The supplier shall notify Lux of any changes to a product and/or process including changes of their providers or location of manufacture and to obtain approval of such change from Lux.
Lux requires that all applicable requirements including customer requirements to flow-down to suppliers.
When requested by Lux,or its customers, suppliers shall provide test specimens for inspection/verification, investigation and/or auditing purposes
All certifications, test reports, and test reports and inspection reports, and calibration records shall be retained for a minimum of seven years, unless otherwise specified by Lux. These records shall be made available to Lux, its customers, or a regulatory agency upon request. After seven years, all documentation must be destroyed in a method which ensures data/information is unusable. If the business relationship between vendor and supplier ends prior to seven years, Lux must be contacted regarding final disposition.
Suppliers are required to establish and maintain a Foreign Object Debris (FOD) prevention program that employs appropriate housekeeping practices to assure timely detection and removal of residue/debris generated, during operations and normal daily tasks.

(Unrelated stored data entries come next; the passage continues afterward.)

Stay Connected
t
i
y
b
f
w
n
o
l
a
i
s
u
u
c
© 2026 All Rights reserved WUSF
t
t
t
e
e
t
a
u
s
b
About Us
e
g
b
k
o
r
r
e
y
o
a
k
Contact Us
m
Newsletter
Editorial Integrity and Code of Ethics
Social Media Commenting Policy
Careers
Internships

l) Lux, their customers, and regulatory authorities retain the right of access to the applicable areas of facilities and to application documented information, at any level of the supply chain.
m) Supplier shall ensure that employees and people working on its behalf are aware of their contributions to product or service conformity, their contribution to product safety, and the importance of ethical behavior.